Lesetext:
>>>>>

Die Forschung im Bereich Futtermittel und die Vermittlung von entsprechenden Kenntnissen in der Landwirtschaft sind unerlässlich und sie müssen in Zusammenarbeit mit allen Landwirten erfolgen. Hier möchte ich auf die Arbeit des Grünen Zentrums in Bredstedt hinweisen, aber auch auf die Arbeiten in Futterkamp, die sich mit der Zucht von Rindern beschäftigen. Es wird deutlich, dass diese Maßnahmen im Bereich Forschung und Entwicklung in der Landwirtschaft außerordentlich wichtig sind. Diese Bereiche werden von den möglichen zukünftigen Kürzungen bei der Landwirtschaftskammer hart getroffen werden. Es ist klar, dass die Finanzierung der Standesvertretung für die Landwirte wie auch bei anderen Berufszweigen auf andere finanzielle Beine gestellt werden muss. Gleichwohl muss man unter anderem die Forschungs- und Entwicklungsbereiche, die unter dem Dach der Landwirtschaftskammer angesiedelt sind, anders sehen.

<<<<<

Gelesenes anwenden:
1) Womit beschäftigen sich laut dem Lesetext die Arbeiten in Futterkamp?
2) Führe den Lesetext über die landwirtschaftliche Forschung im Anschluss an seinen letzten Satz weiter.

Bereitgestelltes Material:

>>>>>

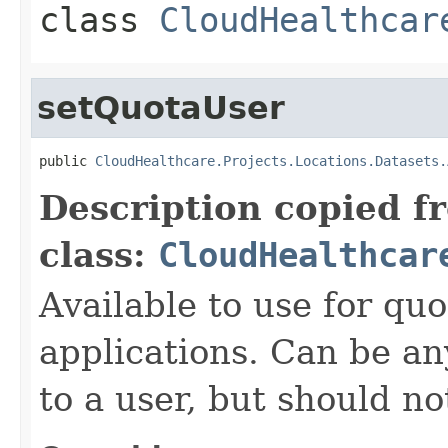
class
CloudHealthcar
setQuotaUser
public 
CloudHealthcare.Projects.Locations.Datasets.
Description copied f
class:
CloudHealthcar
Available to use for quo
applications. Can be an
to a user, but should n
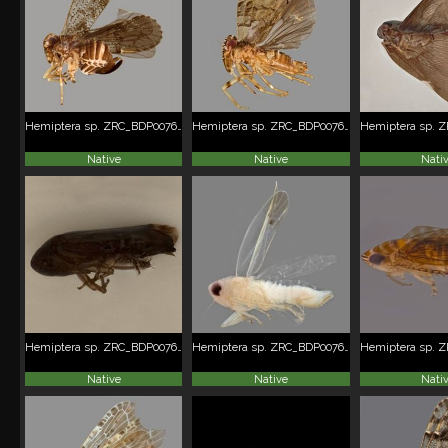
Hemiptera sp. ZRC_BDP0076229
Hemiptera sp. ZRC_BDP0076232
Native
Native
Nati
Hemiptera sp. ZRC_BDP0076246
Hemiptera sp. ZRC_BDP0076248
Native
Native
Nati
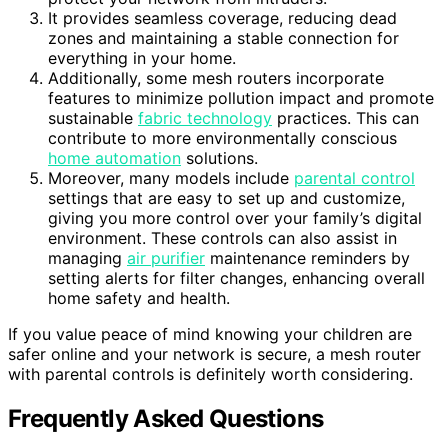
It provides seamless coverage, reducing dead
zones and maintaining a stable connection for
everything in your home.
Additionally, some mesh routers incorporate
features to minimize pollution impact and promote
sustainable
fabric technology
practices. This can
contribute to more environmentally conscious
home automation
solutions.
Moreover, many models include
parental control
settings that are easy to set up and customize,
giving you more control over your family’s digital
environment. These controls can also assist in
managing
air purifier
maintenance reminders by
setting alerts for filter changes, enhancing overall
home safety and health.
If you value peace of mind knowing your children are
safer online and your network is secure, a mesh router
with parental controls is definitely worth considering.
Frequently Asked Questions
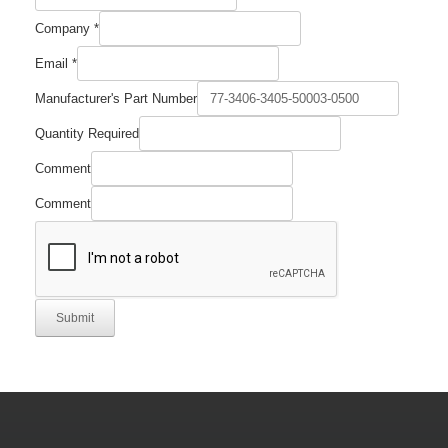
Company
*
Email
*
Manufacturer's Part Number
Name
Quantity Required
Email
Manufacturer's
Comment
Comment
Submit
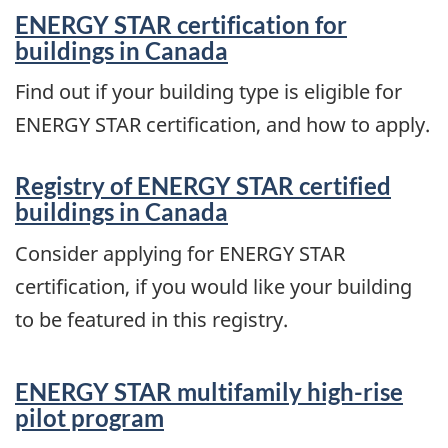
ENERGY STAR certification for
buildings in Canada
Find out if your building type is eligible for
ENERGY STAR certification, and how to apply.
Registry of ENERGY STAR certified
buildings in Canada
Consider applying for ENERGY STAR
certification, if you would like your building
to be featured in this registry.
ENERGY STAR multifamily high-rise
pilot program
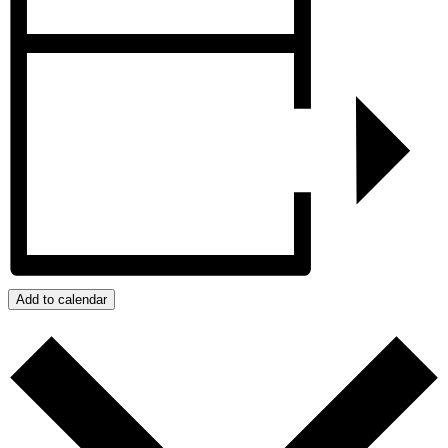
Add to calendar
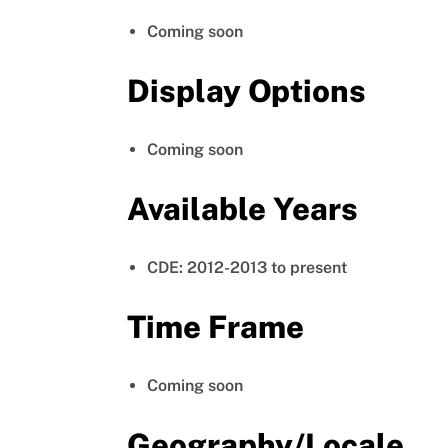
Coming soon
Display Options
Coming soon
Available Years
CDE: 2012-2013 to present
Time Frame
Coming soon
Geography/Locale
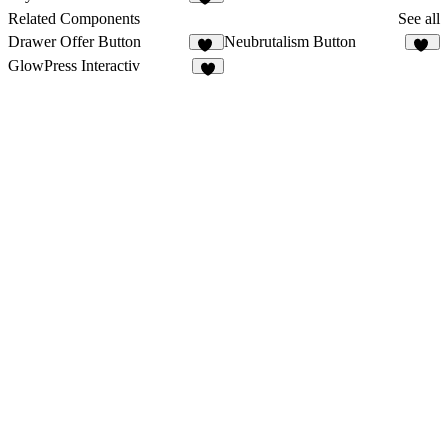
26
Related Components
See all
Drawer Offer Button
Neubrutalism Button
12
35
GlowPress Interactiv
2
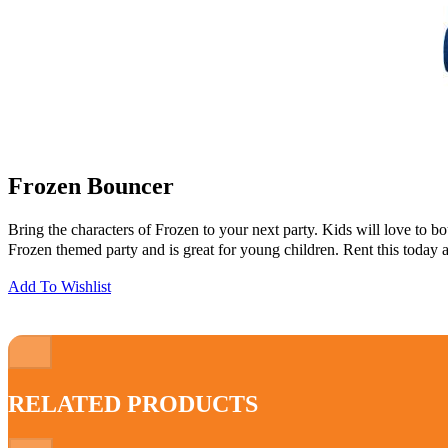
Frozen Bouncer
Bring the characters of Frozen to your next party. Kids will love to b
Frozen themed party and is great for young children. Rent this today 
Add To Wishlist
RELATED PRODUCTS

<<<<<

Erwartete Antworten:
1) Mit der Zucht von Rindern.

2)
(Beifall beim SSW)

Es handelt sich hier um Zukunftsinvestitionen, die auch im Sinne der Verbraucher sind. Selbstverständlich muss man versuchen, Synergieeffekte mit anderen Einrichtungen zu suchen. Aber man muss auch einen zeitlichen Rahmen schaffen, dass diese Synergieeffekte gesucht werden können. Daher schlage ich vor, dass sich die Landesregierung mit der Landwirtschaftskammer einmal an einen Tisch setzt, um über die zukünftige finanzielle Ausstattung der Kammer zu reden.

(Unruhe)

Meine Damen und Herren, da niemand in diesem Haus über einen Königsweg verfügt, wäre es ganz gut, wenn wir einander etwas mehr zuhörten.

Ich persönlich könnte mir vorstellen, dass anstelle einer institutionellen Förderung Zielvereinbarungen treten könnten, die Ziele und notwendige Mittel hierfür genau festschreiben und die dann auch zu einer einigermaßen stetigen und haushaltsunabhängigen Finanzierung führen müssen. Hierbei kann man dann bewusst auch ökologische Zielsetzungen in die Arbeit einbauen. Nach den gemachten Erfahrungen wäre dies nur zu begrüßen und läge auch im Interesse der konventionellen Landwirtschaft.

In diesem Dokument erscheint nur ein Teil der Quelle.